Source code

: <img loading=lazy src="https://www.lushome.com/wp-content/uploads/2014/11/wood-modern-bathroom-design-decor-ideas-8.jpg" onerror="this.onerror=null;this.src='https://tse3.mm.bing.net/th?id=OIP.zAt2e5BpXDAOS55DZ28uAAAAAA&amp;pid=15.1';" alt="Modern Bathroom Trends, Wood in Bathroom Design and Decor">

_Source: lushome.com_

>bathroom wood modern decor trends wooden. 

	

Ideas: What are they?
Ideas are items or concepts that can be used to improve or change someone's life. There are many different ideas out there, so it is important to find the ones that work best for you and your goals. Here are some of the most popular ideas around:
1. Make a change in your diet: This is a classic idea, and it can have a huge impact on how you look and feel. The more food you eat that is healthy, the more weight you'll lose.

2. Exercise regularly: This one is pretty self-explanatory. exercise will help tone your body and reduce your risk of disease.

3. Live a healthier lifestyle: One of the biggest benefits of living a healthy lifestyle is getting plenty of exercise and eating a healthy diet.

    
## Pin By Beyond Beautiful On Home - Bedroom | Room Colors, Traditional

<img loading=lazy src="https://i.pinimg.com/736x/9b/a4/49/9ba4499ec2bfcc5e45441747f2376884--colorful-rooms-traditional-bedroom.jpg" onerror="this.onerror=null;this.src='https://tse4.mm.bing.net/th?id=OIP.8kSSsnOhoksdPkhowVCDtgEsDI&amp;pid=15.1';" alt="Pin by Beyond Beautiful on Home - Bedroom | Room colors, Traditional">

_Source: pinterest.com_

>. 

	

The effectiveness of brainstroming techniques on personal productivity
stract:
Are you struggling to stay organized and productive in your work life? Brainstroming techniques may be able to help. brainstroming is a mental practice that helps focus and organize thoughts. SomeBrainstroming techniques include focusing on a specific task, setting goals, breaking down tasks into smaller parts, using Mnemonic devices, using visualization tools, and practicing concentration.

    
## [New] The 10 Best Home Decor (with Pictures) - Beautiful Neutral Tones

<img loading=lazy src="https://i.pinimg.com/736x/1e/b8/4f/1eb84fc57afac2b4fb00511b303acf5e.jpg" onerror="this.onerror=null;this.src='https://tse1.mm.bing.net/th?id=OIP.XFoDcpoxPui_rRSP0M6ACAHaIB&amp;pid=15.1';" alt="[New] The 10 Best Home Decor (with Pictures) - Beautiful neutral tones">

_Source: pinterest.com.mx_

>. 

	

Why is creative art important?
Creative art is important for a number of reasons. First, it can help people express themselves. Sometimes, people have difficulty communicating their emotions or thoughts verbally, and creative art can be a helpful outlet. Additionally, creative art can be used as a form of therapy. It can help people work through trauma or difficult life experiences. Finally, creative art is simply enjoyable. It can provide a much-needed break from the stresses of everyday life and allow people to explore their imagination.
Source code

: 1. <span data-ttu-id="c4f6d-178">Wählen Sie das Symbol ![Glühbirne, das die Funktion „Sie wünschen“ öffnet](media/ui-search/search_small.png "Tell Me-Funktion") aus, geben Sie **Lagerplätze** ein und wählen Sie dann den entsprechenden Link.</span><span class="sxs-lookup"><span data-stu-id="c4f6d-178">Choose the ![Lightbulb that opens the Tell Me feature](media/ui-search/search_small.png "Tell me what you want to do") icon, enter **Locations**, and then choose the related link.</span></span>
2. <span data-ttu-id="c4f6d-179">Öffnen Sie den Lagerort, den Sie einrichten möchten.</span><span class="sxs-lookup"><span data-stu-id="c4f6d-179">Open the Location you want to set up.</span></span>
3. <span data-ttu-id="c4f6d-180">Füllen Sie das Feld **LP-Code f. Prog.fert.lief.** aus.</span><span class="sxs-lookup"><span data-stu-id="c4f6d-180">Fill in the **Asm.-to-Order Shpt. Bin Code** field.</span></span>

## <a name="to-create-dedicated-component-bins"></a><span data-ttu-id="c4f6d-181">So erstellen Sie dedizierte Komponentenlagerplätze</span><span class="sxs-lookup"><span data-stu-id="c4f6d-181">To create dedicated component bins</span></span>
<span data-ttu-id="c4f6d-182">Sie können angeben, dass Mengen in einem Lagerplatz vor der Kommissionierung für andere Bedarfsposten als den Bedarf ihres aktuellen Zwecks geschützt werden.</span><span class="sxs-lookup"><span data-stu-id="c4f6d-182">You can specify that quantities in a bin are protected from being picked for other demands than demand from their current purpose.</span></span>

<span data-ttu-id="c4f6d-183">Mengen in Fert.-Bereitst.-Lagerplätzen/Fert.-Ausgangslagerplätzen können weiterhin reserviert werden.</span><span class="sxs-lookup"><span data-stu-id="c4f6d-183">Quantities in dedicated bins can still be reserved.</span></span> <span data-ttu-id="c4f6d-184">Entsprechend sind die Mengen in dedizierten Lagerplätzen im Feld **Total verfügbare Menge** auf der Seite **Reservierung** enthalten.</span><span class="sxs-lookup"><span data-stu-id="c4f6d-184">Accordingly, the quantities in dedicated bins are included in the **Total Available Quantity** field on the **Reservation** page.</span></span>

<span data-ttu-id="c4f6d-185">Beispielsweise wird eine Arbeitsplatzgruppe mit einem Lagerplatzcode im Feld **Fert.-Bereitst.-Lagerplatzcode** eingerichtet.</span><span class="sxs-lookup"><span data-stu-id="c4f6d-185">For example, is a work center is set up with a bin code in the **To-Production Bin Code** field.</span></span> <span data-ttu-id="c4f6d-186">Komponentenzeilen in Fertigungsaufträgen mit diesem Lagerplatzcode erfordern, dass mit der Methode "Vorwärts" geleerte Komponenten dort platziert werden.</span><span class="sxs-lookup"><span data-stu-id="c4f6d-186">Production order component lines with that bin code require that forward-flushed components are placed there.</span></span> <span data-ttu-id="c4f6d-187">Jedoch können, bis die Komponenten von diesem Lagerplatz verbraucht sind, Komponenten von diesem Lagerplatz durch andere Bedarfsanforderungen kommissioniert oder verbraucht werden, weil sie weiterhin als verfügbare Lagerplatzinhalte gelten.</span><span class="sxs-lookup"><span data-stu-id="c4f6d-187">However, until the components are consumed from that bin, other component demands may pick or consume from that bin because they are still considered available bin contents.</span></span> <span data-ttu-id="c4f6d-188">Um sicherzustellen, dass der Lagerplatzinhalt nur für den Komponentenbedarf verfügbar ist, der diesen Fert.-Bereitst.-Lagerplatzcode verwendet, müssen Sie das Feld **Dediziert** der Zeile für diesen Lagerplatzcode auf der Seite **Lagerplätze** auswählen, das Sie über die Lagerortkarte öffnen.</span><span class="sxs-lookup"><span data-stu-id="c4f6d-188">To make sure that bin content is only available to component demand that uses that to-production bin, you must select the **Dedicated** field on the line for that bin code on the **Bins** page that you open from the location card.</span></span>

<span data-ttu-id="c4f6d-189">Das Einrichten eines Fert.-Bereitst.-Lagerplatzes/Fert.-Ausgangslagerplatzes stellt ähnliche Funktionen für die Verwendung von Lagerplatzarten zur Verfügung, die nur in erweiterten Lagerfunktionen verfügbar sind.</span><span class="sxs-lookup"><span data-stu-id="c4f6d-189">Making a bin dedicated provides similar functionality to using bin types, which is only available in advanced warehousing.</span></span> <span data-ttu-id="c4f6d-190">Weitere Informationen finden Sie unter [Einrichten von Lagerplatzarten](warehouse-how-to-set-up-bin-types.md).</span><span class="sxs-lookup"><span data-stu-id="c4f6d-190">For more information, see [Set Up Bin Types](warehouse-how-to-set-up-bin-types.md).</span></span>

## PROBLEM TO SOLVE
A complete, exact transcription of the data above is the required answer.

## RESULT FOR THIS TASK
Source code

: <img loading=lazy src="https://www.lushome.com/wp-content/uploads/2014/11/wood-modern-bathroom-design-decor-ideas-8.jpg" onerror="this.onerror=null;this.src='https://tse3.mm.bing.net/th?id=OIP.zAt2e5BpXDAOS55DZ28uAAAAAA&amp;pid=15.1';" alt="Modern Bathroom Trends, Wood in Bathroom Design and Decor">

_Source: lushome.com_

>bathroom wood modern decor trends wooden. 

	

Ideas: What are they?
Ideas are items or concepts that can be used to improve or change someone's life. There are many different ideas out there, so it is important to find the ones that work best for you and your goals. Here are some of the most popular ideas around:
1. Make a change in your diet: This is a classic idea, and it can have a huge impact on how you look and feel. The more food you eat that is healthy, the more weight you'll lose.

2. Exercise regularly: This one is pretty self-explanatory. exercise will help tone your body and reduce your risk of disease.

3. Live a healthier lifestyle: One of the biggest benefits of living a healthy lifestyle is getting plenty of exercise and eating a healthy diet.

    
## Pin By Beyond Beautiful On Home - Bedroom | Room Colors, Traditional

<img loading=lazy src="https://i.pinimg.com/736x/9b/a4/49/9ba4499ec2bfcc5e45441747f2376884--colorful-rooms-traditional-bedroom.jpg" onerror="this.onerror=null;this.src='https://tse4.mm.bing.net/th?id=OIP.8kSSsnOhoksdPkhowVCDtgEsDI&amp;pid=15.1';" alt="Pin by Beyond Beautiful on Home - Bedroom | Room colors, Traditional">

_Source: pinterest.com_

>. 

	

The effectiveness of brainstroming techniques on personal productivity
stract:
Are you struggling to stay organized and productive in your work life? Brainstroming techniques may be able to help. brainstroming is a mental practice that helps focus and organize thoughts. SomeBrainstroming techniques include focusing on a specific task, setting goals, breaking down tasks into smaller parts, using Mnemonic devices, using visualization tools, and practicing concentration.

    
## [New] The 10 Best Home Decor (with Pictures) - Beautiful Neutral Tones

<img loading=lazy src="https://i.pinimg.com/736x/1e/b8/4f/1eb84fc57afac2b4fb00511b303acf5e.jpg" onerror="this.onerror=null;this.src='https://tse1.mm.bing.net/th?id=OIP.XFoDcpoxPui_rRSP0M6ACAHaIB&amp;pid=15.1';" alt="[New] The 10 Best Home Decor (with Pictures) - Beautiful neutral tones">

_Source: pinterest.com.mx_

>. 

	

Why is creative art important?
Creative art is important for a number of reasons. First, it can help people express themselves. Sometimes, people have difficulty communicating their emotions or thoughts verbally, and creative art can be a helpful outlet. Additionally, creative art can be used as a form of therapy. It can help people work through trauma or difficult life experiences. Finally, creative art is simply enjoyable. It can provide a much-needed break from the stresses of everyday life and allow people to explore their imagination.
Source code

: 1. <span data-ttu-id="c4f6d-178">Wählen Sie das Symbol ![Glühbirne, das die Funktion „Sie wünschen“ öffnet](media/ui-search/search_small.png "Tell Me-Funktion") aus, geben Sie **Lagerplätze** ein und wählen Sie dann den entsprechenden Link.</span><span class="sxs-lookup"><span data-stu-id="c4f6d-178">Choose the ![Lightbulb that opens the Tell Me feature](media/ui-search/search_small.png "Tell me what you want to do") icon, enter **Locations**, and then choose the related link.</span></span>
2. <span data-ttu-id="c4f6d-179">Öffnen Sie den Lagerort, den Sie einrichten möchten.</span><span class="sxs-lookup"><span data-stu-id="c4f6d-179">Open the Location you want to set up.</span></span>
3. <span data-ttu-id="c4f6d-180">Füllen Sie das Feld **LP-Code f. Prog.fert.lief.** aus.</span><span class="sxs-lookup"><span data-stu-id="c4f6d-180">Fill in the **Asm.-to-Order Shpt. Bin Code** field.</span></span>

## <a name="to-create-dedicated-component-bins"></a><span data-ttu-id="c4f6d-181">So erstellen Sie dedizierte Komponentenlagerplätze</span><span class="sxs-lookup"><span data-stu-id="c4f6d-181">To create dedicated component bins</span></span>
<span data-ttu-id="c4f6d-182">Sie können angeben, dass Mengen in einem Lagerplatz vor der Kommissionierung für andere Bedarfsposten als den Bedarf ihres aktuellen Zwecks geschützt werden.</span><span class="sxs-lookup"><span data-stu-id="c4f6d-182">You can specify that quantities in a bin are protected from being picked for other demands than demand from their current purpose.</span></span>

<span data-ttu-id="c4f6d-183">Mengen in Fert.-Bereitst.-Lagerplätzen/Fert.-Ausgangslagerplätzen können weiterhin reserviert werden.</span><span class="sxs-lookup"><span data-stu-id="c4f6d-183">Quantities in dedicated bins can still be reserved.</span></span> <span data-ttu-id="c4f6d-184">Entsprechend sind die Mengen in dedizierten Lagerplätzen im Feld **Total verfügbare Menge** auf der Seite **Reservierung** enthalten.</span><span class="sxs-lookup"><span data-stu-id="c4f6d-184">Accordingly, the quantities in dedicated bins are included in the **Total Available Quantity** field on the **Reservation** page.</span></span>

<span data-ttu-id="c4f6d-185">Beispielsweise wird eine Arbeitsplatzgruppe mit einem Lagerplatzcode im Feld **Fert.-Bereitst.-Lagerplatzcode** eingerichtet.</span><span class="sxs-lookup"><span data-stu-id="c4f6d-185">For example, is a work center is set up with a bin code in the **To-Production Bin Code** field.</span></span> <span data-ttu-id="c4f6d-186">Komponentenzeilen in Fertigungsaufträgen mit diesem Lagerplatzcode erfordern, dass mit der Methode "Vorwärts" geleerte Komponenten dort platziert werden.</span><span class="sxs-lookup"><span data-stu-id="c4f6d-186">Production order component lines with that bin code require that forward-flushed components are placed there.</span></span> <span data-ttu-id="c4f6d-187">Jedoch können, bis die Komponenten von diesem Lagerplatz verbraucht sind, Komponenten von diesem Lagerplatz durch andere Bedarfsanforderungen kommissioniert oder verbraucht werden, weil sie weiterhin als verfügbare Lagerplatzinhalte gelten.</span><span class="sxs-lookup"><span data-stu-id="c4f6d-187">However, until the components are consumed from that bin, other component demands may pick or consume from that bin because they are still considered available bin contents.</span></span> <span data-ttu-id="c4f6d-188">Um sicherzustellen, dass der Lagerplatzinhalt nur für den Komponentenbedarf verfügbar ist, der diesen Fert.-Bereitst.-Lagerplatzcode verwendet, müssen Sie das Feld **Dediziert** der Zeile für diesen Lagerplatzcode auf der Seite **Lagerplätze** auswählen, das Sie über die Lagerortkarte öffnen.</span><span class="sxs-lookup"><span data-stu-id="c4f6d-188">To make sure that bin content is only available to component demand that uses that to-production bin, you must select the **Dedicated** field on the line for that bin code on the **Bins** page that you open from the location card.</span></span>

<span data-ttu-id="c4f6d-189">Das Einrichten eines Fert.-Bereitst.-Lagerplatzes/Fert.-Ausgangslagerplatzes stellt ähnliche Funktionen für die Verwendung von Lagerplatzarten zur Verfügung, die nur in erweiterten Lagerfunktionen verfügbar sind.</span><span class="sxs-lookup"><span data-stu-id="c4f6d-189">Making a bin dedicated provides similar functionality to using bin types, which is only available in advanced warehousing.</span></span> <span data-ttu-id="c4f6d-190">Weitere Informationen finden Sie unter [Einrichten von Lagerplatzarten](warehouse-how-to-set-up-bin-types.md).</span><span class="sxs-lookup"><span data-stu-id="c4f6d-190">For more information, see [Set Up Bin Types](warehouse-how-to-set-up-bin-types.md).</span></span>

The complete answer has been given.